▶ [Your assignment]:
The records are to be restated in their entirety, word for word.

┌─ Supplied material

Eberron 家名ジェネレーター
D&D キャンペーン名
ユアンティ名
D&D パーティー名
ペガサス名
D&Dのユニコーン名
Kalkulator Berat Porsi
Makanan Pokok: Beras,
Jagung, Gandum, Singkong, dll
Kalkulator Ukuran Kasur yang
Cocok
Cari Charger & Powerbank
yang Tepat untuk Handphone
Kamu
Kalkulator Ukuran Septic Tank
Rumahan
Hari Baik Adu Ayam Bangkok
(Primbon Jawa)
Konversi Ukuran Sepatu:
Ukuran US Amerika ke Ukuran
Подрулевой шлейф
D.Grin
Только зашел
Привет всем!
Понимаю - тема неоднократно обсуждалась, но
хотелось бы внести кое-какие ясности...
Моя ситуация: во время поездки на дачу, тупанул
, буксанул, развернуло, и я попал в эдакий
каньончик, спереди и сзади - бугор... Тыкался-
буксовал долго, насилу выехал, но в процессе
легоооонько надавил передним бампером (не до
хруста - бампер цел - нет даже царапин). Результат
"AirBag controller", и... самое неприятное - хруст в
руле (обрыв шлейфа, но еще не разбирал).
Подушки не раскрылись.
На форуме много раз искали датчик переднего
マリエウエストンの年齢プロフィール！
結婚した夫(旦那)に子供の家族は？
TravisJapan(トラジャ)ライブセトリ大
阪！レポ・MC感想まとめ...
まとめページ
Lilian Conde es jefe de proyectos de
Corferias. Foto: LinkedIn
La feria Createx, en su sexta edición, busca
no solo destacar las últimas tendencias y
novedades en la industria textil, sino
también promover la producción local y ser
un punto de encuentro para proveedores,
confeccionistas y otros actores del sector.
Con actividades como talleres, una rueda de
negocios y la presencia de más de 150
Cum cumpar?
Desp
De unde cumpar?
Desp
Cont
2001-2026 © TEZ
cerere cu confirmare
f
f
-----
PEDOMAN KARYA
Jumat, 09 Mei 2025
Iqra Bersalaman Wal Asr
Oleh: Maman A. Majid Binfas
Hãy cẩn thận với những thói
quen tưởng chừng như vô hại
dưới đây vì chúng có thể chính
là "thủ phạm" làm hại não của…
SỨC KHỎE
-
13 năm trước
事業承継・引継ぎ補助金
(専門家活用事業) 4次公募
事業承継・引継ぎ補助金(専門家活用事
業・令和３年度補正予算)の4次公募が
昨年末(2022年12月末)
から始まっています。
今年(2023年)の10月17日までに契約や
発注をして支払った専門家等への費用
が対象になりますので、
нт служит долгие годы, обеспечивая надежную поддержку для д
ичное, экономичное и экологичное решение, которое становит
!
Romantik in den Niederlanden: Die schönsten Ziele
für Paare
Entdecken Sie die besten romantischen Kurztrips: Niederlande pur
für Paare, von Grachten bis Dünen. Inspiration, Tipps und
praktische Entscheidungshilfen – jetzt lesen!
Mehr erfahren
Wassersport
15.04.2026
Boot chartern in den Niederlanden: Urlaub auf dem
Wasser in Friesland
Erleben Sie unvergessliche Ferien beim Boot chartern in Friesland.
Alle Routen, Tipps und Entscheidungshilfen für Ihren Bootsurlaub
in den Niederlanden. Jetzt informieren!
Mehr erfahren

└─

▶ [Answer below]:
Eberron 家名ジェネレーター
D&D キャンペーン名
ユアンティ名
D&D パーティー名
ペガサス名
D&Dのユニコーン名
Kalkulator Berat Porsi
Makanan Pokok: Beras,
Jagung, Gandum, Singkong, dll
Kalkulator Ukuran Kasur yang
Cocok
Cari Charger & Powerbank
yang Tepat untuk Handphone
Kamu
Kalkulator Ukuran Septic Tank
Rumahan
Hari Baik Adu Ayam Bangkok
(Primbon Jawa)
Konversi Ukuran Sepatu:
Ukuran US Amerika ke Ukuran
Подрулевой шлейф
D.Grin
Только зашел
Привет всем!
Понимаю - тема неоднократно обсуждалась, но
хотелось бы внести кое-какие ясности...
Моя ситуация: во время поездки на дачу, тупанул
, буксанул, развернуло, и я попал в эдакий
каньончик, спереди и сзади - бугор... Тыкался-
буксовал долго, насилу выехал, но в процессе
легоооонько надавил передним бампером (не до
хруста - бампер цел - нет даже царапин). Результат
"AirBag controller", и... самое неприятное - хруст в
руле (обрыв шлейфа, но еще не разбирал).
Подушки не раскрылись.
На форуме много раз искали датчик переднего
マリエウエストンの年齢プロフィール！
結婚した夫(旦那)に子供の家族は？
TravisJapan(トラジャ)ライブセトリ大
阪！レポ・MC感想まとめ...
まとめページ
Lilian Conde es jefe de proyectos de
Corferias. Foto: LinkedIn
La feria Createx, en su sexta edición, busca
no solo destacar las últimas tendencias y
novedades en la industria textil, sino
también promover la producción local y ser
un punto de encuentro para proveedores,
confeccionistas y otros actores del sector.
Con actividades como talleres, una rueda de
negocios y la presencia de más de 150
Cum cumpar?
Desp
De unde cumpar?
Desp
Cont
2001-2026 © TEZ
cerere cu confirmare
f
f
-----
PEDOMAN KARYA
Jumat, 09 Mei 2025
Iqra Bersalaman Wal Asr
Oleh: Maman A. Majid Binfas
Hãy cẩn thận với những thói
quen tưởng chừng như vô hại
dưới đây vì chúng có thể chính
là "thủ phạm" làm hại não của…
SỨC KHỎE
-
13 năm trước
事業承継・引継ぎ補助金
(専門家活用事業) 4次公募
事業承継・引継ぎ補助金(専門家活用事
業・令和３年度補正予算)の4次公募が
昨年末(2022年12月末)
から始まっています。
今年(2023年)の10月17日までに契約や
発注をして支払った専門家等への費用
が対象になりますので、
нт служит долгие годы, обеспечивая надежную поддержку для д
ичное, экономичное и экологичное решение, которое становит
!
Romantik in den Niederlanden: Die schönsten Ziele
für Paare
Entdecken Sie die besten romantischen Kurztrips: Niederlande pur
für Paare, von Grachten bis Dünen. Inspiration, Tipps und
praktische Entscheidungshilfen – jetzt lesen!
Mehr erfahren
Wassersport
15.04.2026
Boot chartern in den Niederlanden: Urlaub auf dem
Wasser in Friesland
Erleben Sie unvergessliche Ferien beim Boot chartern in Friesland.
Alle Routen, Tipps und Entscheidungshilfen für Ihren Bootsurlaub
in den Niederlanden. Jetzt informieren!
Mehr erfahren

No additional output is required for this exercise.